Dear friends –
Just a few days after the 2012 General Conference held at the Tampa Convention Center, I’m still trying to process all that I lived there, as well as reflecting about the future of our denomination in the aftermath of this global gathering.
988 delegates from the United States and Central Conferences in Africa, the Philippines, Europe and Asia had the opportunity to produce some radical changes in the life of our church. But no significant change happened.
The Call to Action some of us so enthusiastically supported through the last months won’t even pass beyond the correspondent Legislative Committee. In its place, a compromised formula called “Plan UMC” was voted and approved by the body, but declared unconstitutional by the Judicial Council and such announcement was made almost at the time of closing the Conference business.
Yes, some other things I personally supported were approved by the Conference. There will be no more guaranteed appointments for the elders in our connection, a decision that, in my view, will help Cabinets to appoint those who have had a proven record of producing church vitality and churches to receive pastors who are really committed to bring people to Christ and to make a difference in the communities they serve.
Our Book of Discipline will retain the same language regarding human sexuality: homosexuality will still be considered a sin and a practice that is incompatible with the Gospel’s teaching. In the words of Bishop Whitaker, we made a clear option to continue being a “historic” rather than a “cultural” church, a church that will continue upholding the historic teachings of the Christian faith and is not driven by cultural tendencies.
After these 12 days of “holy” and sometimes “not so holy” conferencing, I believe change, restructure, transformation won’t come from the top down. We will need to produce a “holy revolution” from the local church all the way up to the top of this denomination once called “the enthusiasts” and “the Wesleyan revival." I have always believed that it is the life and practice of the church that is the one that produces the changes in the Book of Discipline. More than ever before, I am convinced that transformation and renewal cannot be mandated by the Book of Discipline, but needs to be the heart and core of the daily practice in the local church.

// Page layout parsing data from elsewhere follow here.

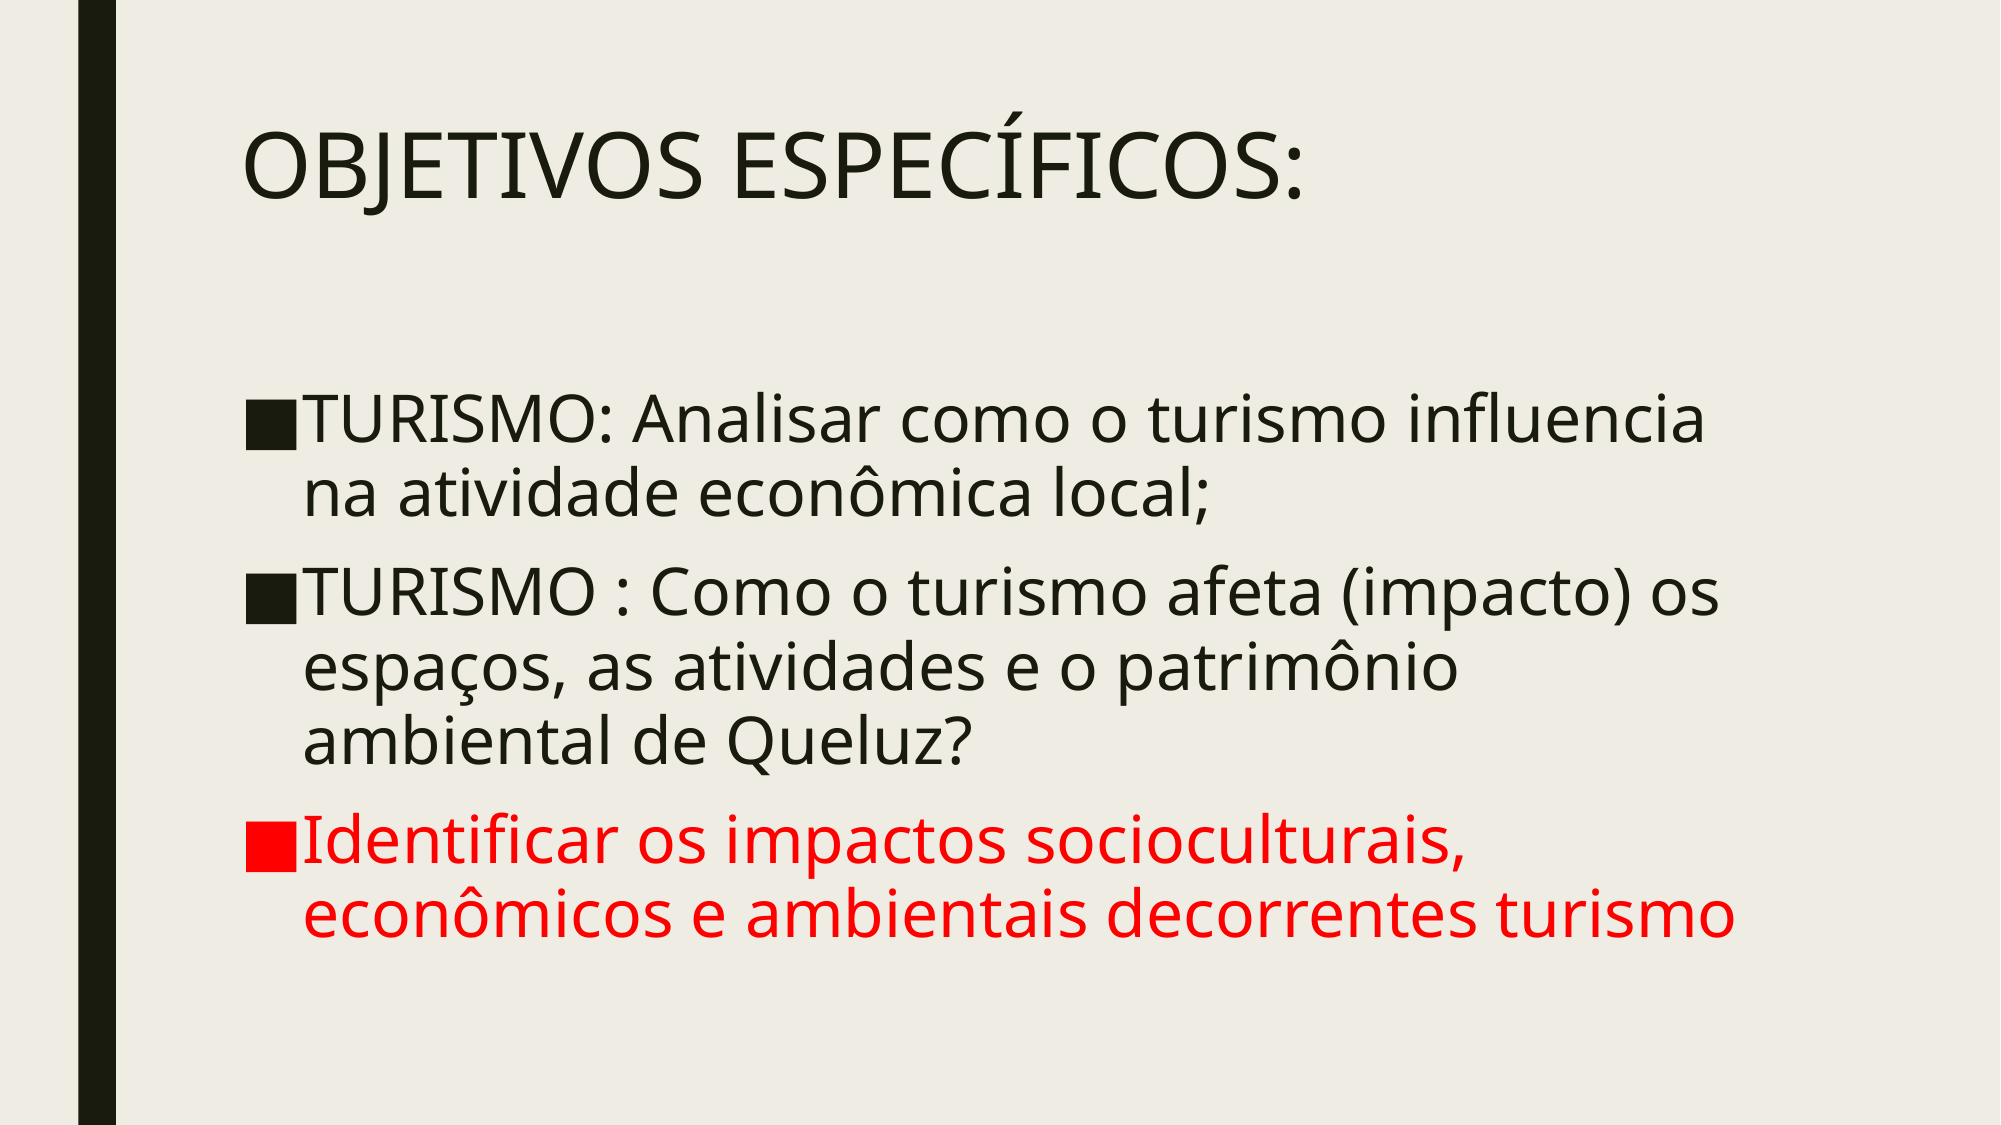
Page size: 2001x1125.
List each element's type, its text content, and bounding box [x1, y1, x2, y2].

list TURISMO: Analisar como o turismo influencia na atividade econômica local; TURISMO : Como o turismo afeta (impacto) os espaços, as atividades e o patrimônio ambiental de Queluz? Identificar os impactos socioculturais, econômicos e ambientais decorrentes turismo [225, 375, 1800, 963]
title OBJETIVOS ESPECÍFICOS: [225, 112, 1800, 357]
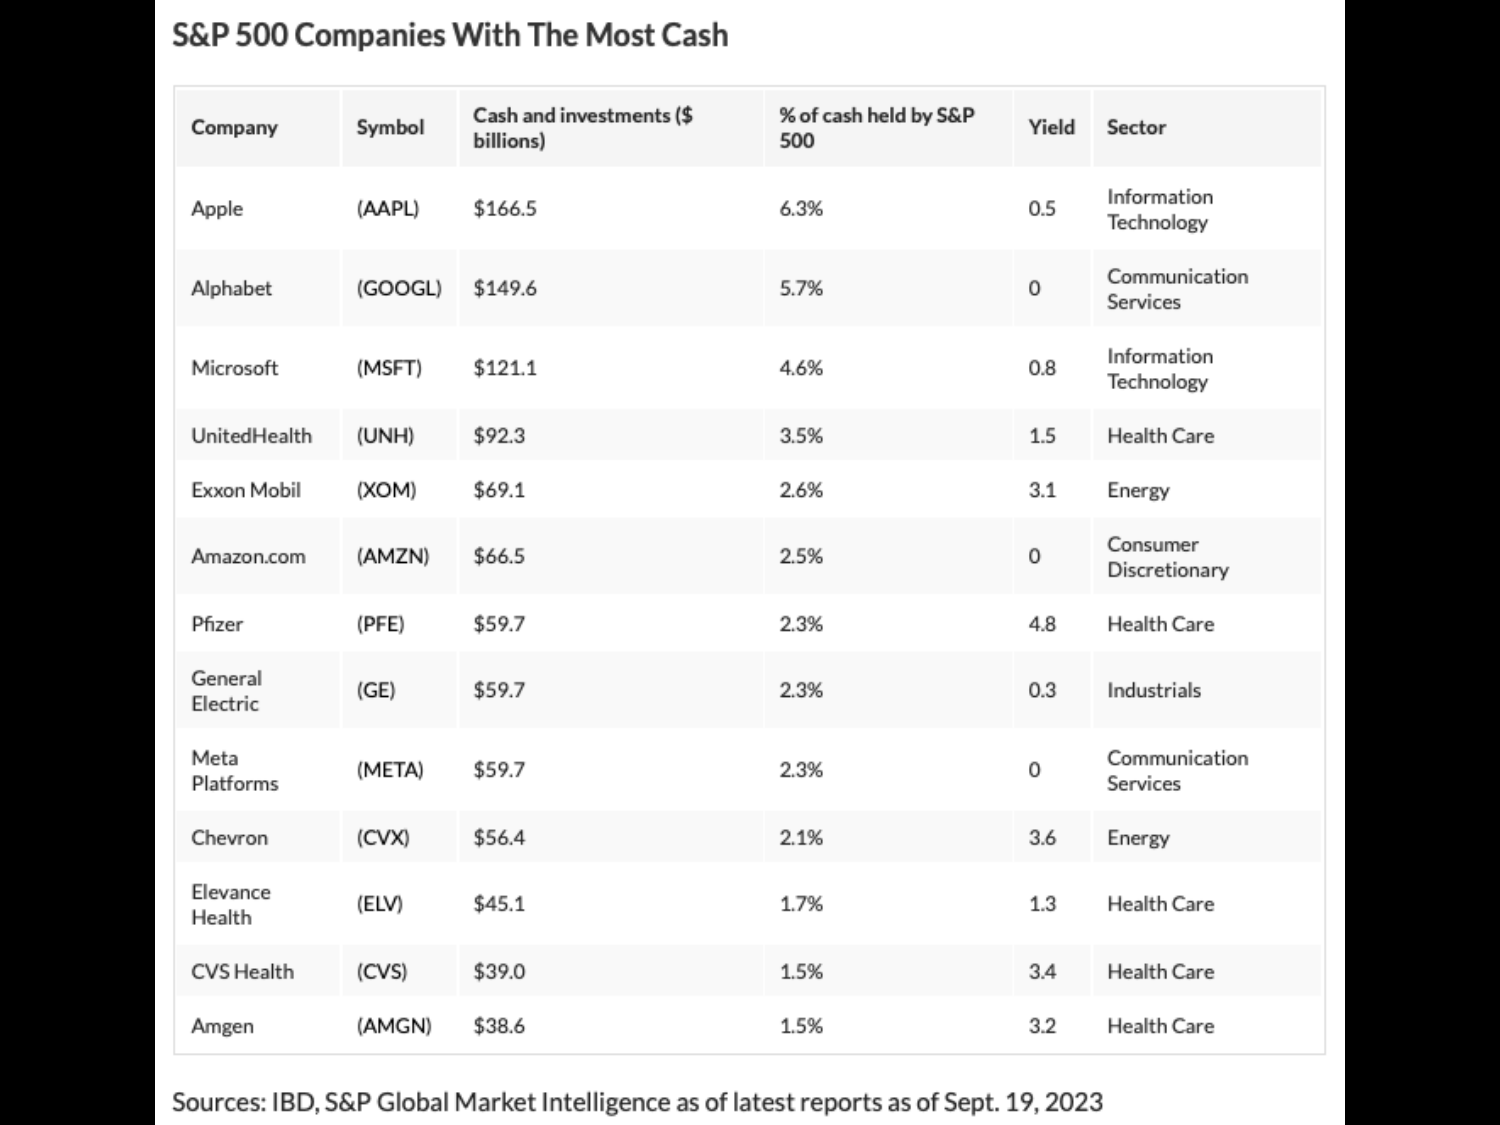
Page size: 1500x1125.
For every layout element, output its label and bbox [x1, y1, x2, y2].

picture [154, 0, 1345, 1125]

During this “after Conference” days, as I have been living through my “post traumatic GC stress disorder," I have come back to my core convictions and my most useful tools for revival: the Bible and Wesley’s Works.
Instead of asking for restructure, I believe we need to be asking for revival that will produce restructure. Instead of asking for changes in the church, I believe we should be praying and fasting for changes in the hearts, minds, words and ways to fulfill the Great Commission.
We need to go back to basics, and basics to me is asking for the fire of the Holy Spirit to be rekindled in our hearts, so we may feel our heart’s experience once again that particular warmth that is the sign of true Methodists. Back to the preaching of salvation by grace through faith in Jesus Christ, back to the preaching about personal and social holiness, back to the religion of the heart, the practice of the means of grace for our spiritual growth, the kind of enthusiasm that makes Christianity contagious and Churches refuse to die, leaving the coldness of the no-mission to embrace the passion for the co-mission.
Let us hear again the words of that holy man that was transformed at Aldersgate:
“I continue to dream and pray about a revival of holiness in our day that moves forth in mission and creates authentic community in which each person can be unleashed through the empowerment of the Spirit to fulfill God's creational intentions.”
Let us live into the mission of the church, into the passion for the unsaved, into the development of programs and strategies to be more effective in ministry and more open to change.
I can’t deny it. I come from that tradition. I was once a Christian who practiced a nice summer religion. I was part of a declining church that was about to disappear because of persecution and lack of meaning in the life of a nation. I have seen this before. I have seen how the Holy Spirit can change the depressing reality of a declining institution into the glorious reality of a powerful and transformative movement.
Once again, after General Conference, I was reignited by the words of one of the persons who has been more influential in my Christian journey. This is an entry in his Journal dated January 1st, 1739, just a few months after Aldersgate. He is describing what happened at a prayer vigil he and a group of friends had (yes, good Methodists have prayer vigils until 3.00 AM) on New Year’s Eve of 1739:
"Mr. Hall, Kinchin, Ingham, Whitefield, Lane, (were present) with about sixty of our brethren. About three in the morning, as we were continuing in instant prayer, the power of God came mightily upon us, insomuch that many cried out for exceeding joy, and many fell to the ground. As soon as we were recovered a little from that awe and amazement at the presence of his Majesty, we broke out with one voice, `We praise thee, O God; we acknowledge thee to be the Lord."
Let us claim this power again for our personal lives as well as for our denomination. Let us join in the words of the ancient hymn: “Revive us, oh Lord."